## WHAT YOU ARE ASKED TO DO
Each entry is to be reproduced verbatim, and images are to be omitted.

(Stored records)

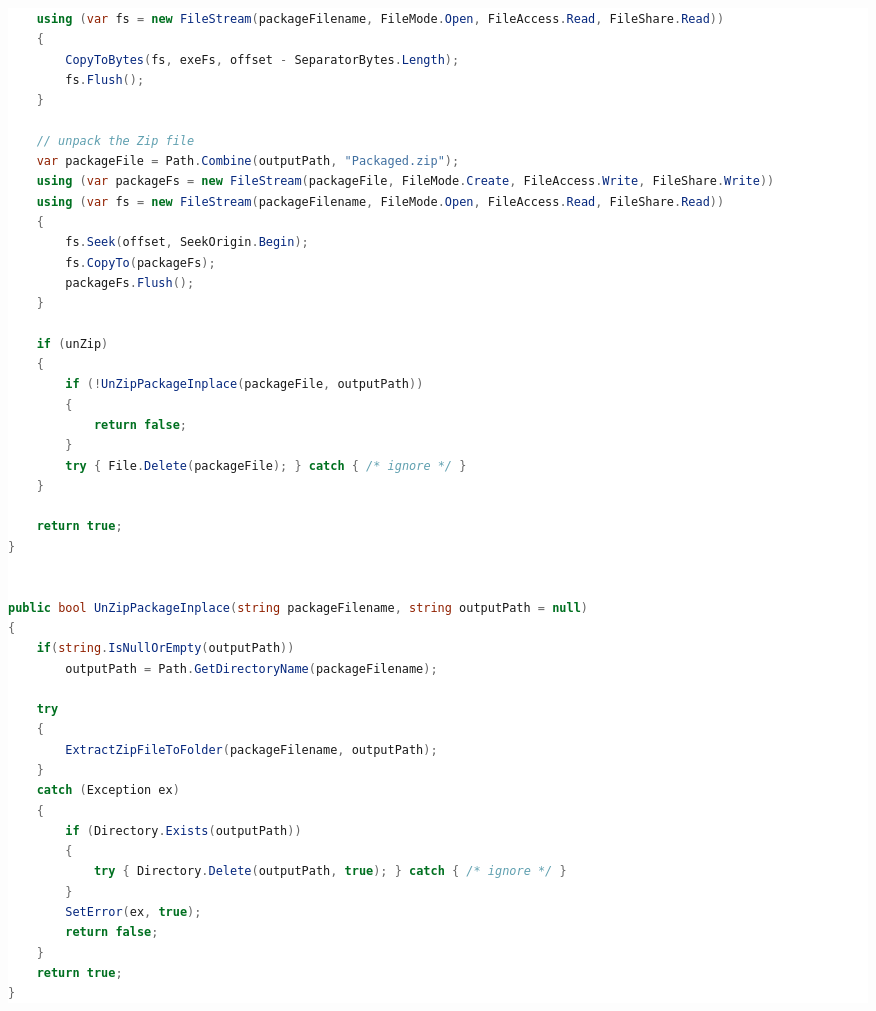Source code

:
 ```csharp
    using (var fs = new FileStream(packageFilename, FileMode.Open, FileAccess.Read, FileShare.Read))
    {
        CopyToBytes(fs, exeFs, offset - SeparatorBytes.Length);
        fs.Flush();
    }

    // unpack the Zip file
    var packageFile = Path.Combine(outputPath, "Packaged.zip");
    using (var packageFs = new FileStream(packageFile, FileMode.Create, FileAccess.Write, FileShare.Write))
    using (var fs = new FileStream(packageFilename, FileMode.Open, FileAccess.Read, FileShare.Read))
    {
        fs.Seek(offset, SeekOrigin.Begin);
        fs.CopyTo(packageFs);
        packageFs.Flush();
    }

    if (unZip)
    {
        if (!UnZipPackageInplace(packageFile, outputPath)) 
        {
            return false;
        }
        try { File.Delete(packageFile); } catch { /* ignore */ }
    }

    return true;
}


public bool UnZipPackageInplace(string packageFilename, string outputPath = null)
{
    if(string.IsNullOrEmpty(outputPath))
        outputPath = Path.GetDirectoryName(packageFilename);

    try
    {                
        ExtractZipFileToFolder(packageFilename, outputPath);
    }
    catch (Exception ex)
    {
        if (Directory.Exists(outputPath))
        {
            try { Directory.Delete(outputPath, true); } catch { /* ignore */ }
        }   
        SetError(ex, true);
        return false;
    }
    return true;
}
```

## RESPONSE BELOW
Source code

:
 ```csharp
    using (var fs = new FileStream(packageFilename, FileMode.Open, FileAccess.Read, FileShare.Read))
    {
        CopyToBytes(fs, exeFs, offset - SeparatorBytes.Length);
        fs.Flush();
    }

    // unpack the Zip file
    var packageFile = Path.Combine(outputPath, "Packaged.zip");
    using (var packageFs = new FileStream(packageFile, FileMode.Create, FileAccess.Write, FileShare.Write))
    using (var fs = new FileStream(packageFilename, FileMode.Open, FileAccess.Read, FileShare.Read))
    {
        fs.Seek(offset, SeekOrigin.Begin);
        fs.CopyTo(packageFs);
        packageFs.Flush();
    }

    if (unZip)
    {
        if (!UnZipPackageInplace(packageFile, outputPath)) 
        {
            return false;
        }
        try { File.Delete(packageFile); } catch { /* ignore */ }
    }

    return true;
}


public bool UnZipPackageInplace(string packageFilename, string outputPath = null)
{
    if(string.IsNullOrEmpty(outputPath))
        outputPath = Path.GetDirectoryName(packageFilename);

    try
    {                
        ExtractZipFileToFolder(packageFilename, outputPath);
    }
    catch (Exception ex)
    {
        if (Directory.Exists(outputPath))
        {
            try { Directory.Delete(outputPath, true); } catch { /* ignore */ }
        }   
        SetError(ex, true);
        return false;
    }
    return true;
}
```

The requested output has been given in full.